When I scratch under the surface of these derogatory adjectives, though, I see something remarkable. But to take advantage, you have to be willing to ask for help from someone younger and less experienced than you. And more than that, you gotta do it with sincerity and a desire to learn from people you may regard as uppity and whippersnappers. Because even if they seem overconfident, they have a big advantage over those of us who’ve been around the block. They see problems without the baggage we have and without the ties to old ways.
I just had an epiphany on this last week. You see, I have found myself with a foot in two worlds over the last couple of years. I now work both in corporate settings and university settings, wherever change is happening or young people are struggling to find meaningful work.
But what I have been unable to see was how to tie the two together. I was so wed to the old methods and positioning of my first business, I was blind to the fact that it was merging with my new work. So why ask a Millennial for help? Because they can get you unstuck.

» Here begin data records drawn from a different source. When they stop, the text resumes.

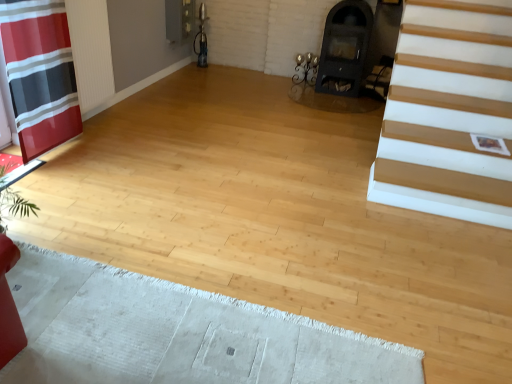
In order to face white textured rug at lower left, should I rotate leftwards or rightwards?

To face it directly, rotate left by 12.088 degrees.

Measure the distance between white textured rug at lower left and camera.

They are 1.51 meters apart.

This screenshot has height=384, width=512. What do you see at coordinates (344, 48) in the screenshot? I see `black matte fireplace at upper center` at bounding box center [344, 48].

Find the location of a particular element. The image size is (512, 384). matte black armchair at center is located at coordinates (379, 78).

Find the location of a particular element. The width and height of the screenshot is (512, 384). white textured rug at lower left is located at coordinates (176, 333).

Is red striped fabric at left aimed at black matte fireplace at upper center?

No, red striped fabric at left is not oriented towards black matte fireplace at upper center.

Is point (29, 30) closer or farther from the camera than point (364, 62)?

Point (29, 30) is closer to the camera than point (364, 62).

Can you confirm if red striped fabric at left is thinner than black matte fireplace at upper center?

Indeed, red striped fabric at left has a lesser width compared to black matte fireplace at upper center.

From a real-world perspective, between red striped fabric at left and black matte fireplace at upper center, who is vertically higher?

In real-world perspective, red striped fabric at left is above.

Looking at this image, are black matte fireplace at upper center and red striped fabric at left beside each other?

No, black matte fireplace at upper center is not touching red striped fabric at left.

Is black matte fireplace at upper center bigger than red striped fabric at left?

Correct, black matte fireplace at upper center is larger in size than red striped fabric at left.

Consider the image. Is black matte fireplace at upper center positioned with its back to red striped fabric at left?

black matte fireplace at upper center is not turned away from red striped fabric at left.

Can you confirm if black matte fireplace at upper center is thinner than red striped fabric at left?

In fact, black matte fireplace at upper center might be wider than red striped fabric at left.

Is point (210, 323) positioned in front of point (379, 62)?

Yes, point (210, 323) is closer to viewer.

Considering the sizes of white textured rug at lower left and matte black armchair at center in the image, is white textured rug at lower left taller or shorter than matte black armchair at center?

In the image, white textured rug at lower left appears to be shorter than matte black armchair at center.

From the image's perspective, does white textured rug at lower left appear higher than matte black armchair at center?

Incorrect, from the image's perspective, white textured rug at lower left is lower than matte black armchair at center.

How different are the orientations of black matte fireplace at upper center and white textured rug at lower left in degrees?

The facing directions of black matte fireplace at upper center and white textured rug at lower left are 92 degrees apart.

Considering the positions of objects black matte fireplace at upper center and white textured rug at lower left in the image provided, who is behind, black matte fireplace at upper center or white textured rug at lower left?

black matte fireplace at upper center.

Considering the sizes of black matte fireplace at upper center and white textured rug at lower left in the image, is black matte fireplace at upper center bigger or smaller than white textured rug at lower left?

In the image, black matte fireplace at upper center appears to be larger than white textured rug at lower left.

Is black matte fireplace at upper center oriented towards white textured rug at lower left?

Yes, black matte fireplace at upper center faces towards white textured rug at lower left.

Considering the sizes of objects white textured rug at lower left and black matte fireplace at upper center in the image provided, who is shorter, white textured rug at lower left or black matte fireplace at upper center?

white textured rug at lower left is shorter.

Choose the correct answer: Is white textured rug at lower left inside black matte fireplace at upper center or outside it?

white textured rug at lower left is outside black matte fireplace at upper center.

From the image's perspective, who appears lower, white textured rug at lower left or black matte fireplace at upper center?

white textured rug at lower left, from the image's perspective.

How different are the orientations of white textured rug at lower left and black matte fireplace at upper center in degrees?

The facing directions of white textured rug at lower left and black matte fireplace at upper center are 92 degrees apart.

Who is more distant, red striped fabric at left or white textured rug at lower left?

red striped fabric at left.

Is red striped fabric at left not near white textured rug at lower left?

That's right, there is a large distance between red striped fabric at left and white textured rug at lower left.

From the image's perspective, who appears lower, red striped fabric at left or white textured rug at lower left?

white textured rug at lower left.

From a real-world perspective, which object rests below the other?

From a 3D spatial view, white textured rug at lower left is below.

In the scene shown: Can you tell me how much matte black armchair at center and red striped fabric at left differ in facing direction?

matte black armchair at center and red striped fabric at left are facing 88.8 degrees away from each other.

Can you confirm if matte black armchair at center is bigger than red striped fabric at left?

No, matte black armchair at center is not bigger than red striped fabric at left.

From a real-world perspective, which object stands above the other?

red striped fabric at left.

Which object is wider, matte black armchair at center or red striped fabric at left?

matte black armchair at center is wider.

Locate an element on the screen. The width and height of the screenshot is (512, 384). curtain located below the black matte fireplace at upper center (from the image's perspective) is located at coordinates (40, 73).

At what (x,y) coordinates should I click in order to perform the action: click on fireplace on the right of red striped fabric at left. Please return your answer as a coordinate pair (x, y). The height and width of the screenshot is (384, 512). Looking at the image, I should click on click(344, 48).

Which object lies further to the anchor point matte black armchair at center, black matte fireplace at upper center or white textured rug at lower left?

Among the two, white textured rug at lower left is located further to matte black armchair at center.

Based on their spatial positions, is red striped fabric at left or matte black armchair at center closer to white textured rug at lower left?

red striped fabric at left lies closer to white textured rug at lower left than the other object.

Looking at the image, which one is located closer to red striped fabric at left, white textured rug at lower left or matte black armchair at center?

white textured rug at lower left is closer to red striped fabric at left.

From the image, which object appears to be farther from white textured rug at lower left, red striped fabric at left or black matte fireplace at upper center?

Among the two, black matte fireplace at upper center is located further to white textured rug at lower left.

Based on their spatial positions, is black matte fireplace at upper center or red striped fabric at left further from white textured rug at lower left?

black matte fireplace at upper center is further to white textured rug at lower left.

When comparing their distances from matte black armchair at center, does red striped fabric at left or white textured rug at lower left seem further?

Based on the image, white textured rug at lower left appears to be further to matte black armchair at center.

When comparing their distances from black matte fireplace at upper center, does red striped fabric at left or white textured rug at lower left seem closer?

Based on the image, red striped fabric at left appears to be nearer to black matte fireplace at upper center.

Looking at the image, which one is located closer to matte black armchair at center, red striped fabric at left or black matte fireplace at upper center?

The object closer to matte black armchair at center is black matte fireplace at upper center.

Locate an element on the screen. The image size is (512, 384). curtain positioned between white textured rug at lower left and black matte fireplace at upper center from near to far is located at coordinates (40, 73).

In order to click on fireplace between red striped fabric at left and matte black armchair at center in this screenshot , I will do `click(344, 48)`.

Where is `curtain located between white textured rug at lower left and matte black armchair at center in the depth direction`? This screenshot has height=384, width=512. curtain located between white textured rug at lower left and matte black armchair at center in the depth direction is located at coordinates (40, 73).

You are a GUI agent. You are given a task and a screenshot of the screen. Output one action in this format:
    pyautogui.click(x=<x>, y=<y>)
    Task: Click on the fireplace positioned between white textured rug at lower left and matte black armchair at center from near to far
    The image size is (512, 384).
    Given the screenshot: What is the action you would take?
    pyautogui.click(x=344, y=48)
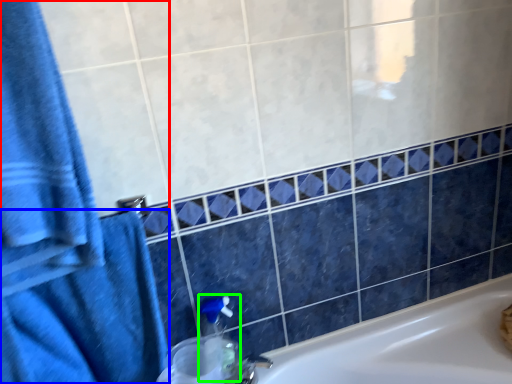
Question: Which is farther away from bath towel (highlighted by a red box)? bath towel (highlighted by a blue box) or soap dispenser (highlighted by a green box)?

Choices:
 (A) bath towel
 (B) soap dispenser

Answer: (B)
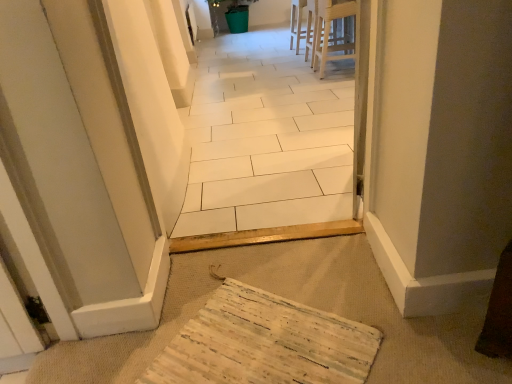
Describe the element at coordinates (298, 23) in the screenshot. I see `white wood chair at upper center` at that location.

Locate an element on the screen. white wood chair at upper center is located at coordinates (298, 23).

Where is `white wood chair at upper center`? white wood chair at upper center is located at coordinates (298, 23).

How different are the orientations of light wood stool at upper center and wooden textured mat at lower center in degrees?

The angle between the facing direction of light wood stool at upper center and the facing direction of wooden textured mat at lower center is 37.3 degrees.

Does light wood stool at upper center have a lesser height compared to wooden textured mat at lower center?

No.

Which is nearer, (328,0) or (277,340)?

Positioned in front is point (277,340).

Is light wood stool at upper center positioned with its back to wooden textured mat at lower center?

No.

In the image, is white wood chair at upper center on the left side or the right side of wooden textured mat at lower center?

In the image, white wood chair at upper center appears on the right side of wooden textured mat at lower center.

Could you tell me if white wood chair at upper center is turned towards wooden textured mat at lower center?

No, white wood chair at upper center does not turn towards wooden textured mat at lower center.

Is white wood chair at upper center in contact with wooden textured mat at lower center?

white wood chair at upper center and wooden textured mat at lower center are clearly separated.

Does point (297, 34) come behind point (246, 354)?

Yes, point (297, 34) is farther from viewer.

You are a GUI agent. You are given a task and a screenshot of the screen. Output one action in this format:
    pyautogui.click(x=<x>, y=<y>)
    Task: Click on the path that appears behind the wooden textured mat at lower center
    Image resolution: width=512 pixels, height=384 pixels.
    Given the screenshot: What is the action you would take?
    pyautogui.click(x=266, y=138)

From their relative heights in the image, would you say white tile floor at center is taller or shorter than wooden textured mat at lower center?

In the image, white tile floor at center appears to be taller than wooden textured mat at lower center.

Which is closer to the camera, (316, 121) or (317, 354)?

Point (316, 121).

Are white tile floor at center and wooden textured mat at lower center far apart?

Yes.

Would you say white wood chair at upper center is inside or outside light wood stool at upper center?

white wood chair at upper center is spatially situated outside light wood stool at upper center.

In the image, there is a light wood stool at upper center. Identify the location of chair below it (from a real-world perspective). This screenshot has height=384, width=512. (298, 23).

Considering their positions, is white wood chair at upper center located in front of or behind light wood stool at upper center?

Clearly, white wood chair at upper center is behind light wood stool at upper center.

Is white wood chair at upper center facing away from light wood stool at upper center?

white wood chair at upper center does not have its back to light wood stool at upper center.

From a real-world perspective, is wooden textured mat at lower center below white tile floor at center?

Correct, in the physical world, wooden textured mat at lower center is lower than white tile floor at center.

Does point (281, 358) lie in front of point (201, 96)?

Yes, it is in front of point (201, 96).

Between wooden textured mat at lower center and white tile floor at center, which one is positioned in front?

wooden textured mat at lower center.

This screenshot has width=512, height=384. What are the coordinates of `path on the left side of wooden textured mat at lower center` in the screenshot? It's located at (266, 138).

Which point is more forward, (323,40) or (231,62)?

Positioned in front is point (323,40).

Considering the sizes of objects light wood stool at upper center and white tile floor at center in the image provided, who is wider, light wood stool at upper center or white tile floor at center?

With larger width is light wood stool at upper center.

Can you tell me how much light wood stool at upper center and white tile floor at center differ in facing direction?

It happened for me at a GPS meeting (Group for Purposeful Solutions—my mostly twentysomething advisory team). I came to the meeting whining about how I got lost—my credibility lies in the consulting business, yet I was excited about this new focus on twentysomethings. How can I do both? Do they work together? I couldn’t see it.
They made it simple. Update the old consulting business—logo and all—and merge it into the new one. What? The old one is my brand, my heart and soul, and you want me to blend it into a new image?
Yes! Yes! Yes! Everything must change, even my attachment to my old approach, logo, tagline, and sad to say, very static website. Really, why did I love that?.
What else could be possible if I merged it with the new, more interactive website and blended the businesses? Imagine, I could get more traffic, tie together the work elements I love the most, and reinvent myself. Sheesh. This is what I write and speak about all the time, and now it takes a couple of Millennials to show me how to drink my own kool-aid.
Why ask a Millennial for help? Because even I (and yes, I think you too) need to change. And we can’t do it alone. We need the next generation. Thanks, guys.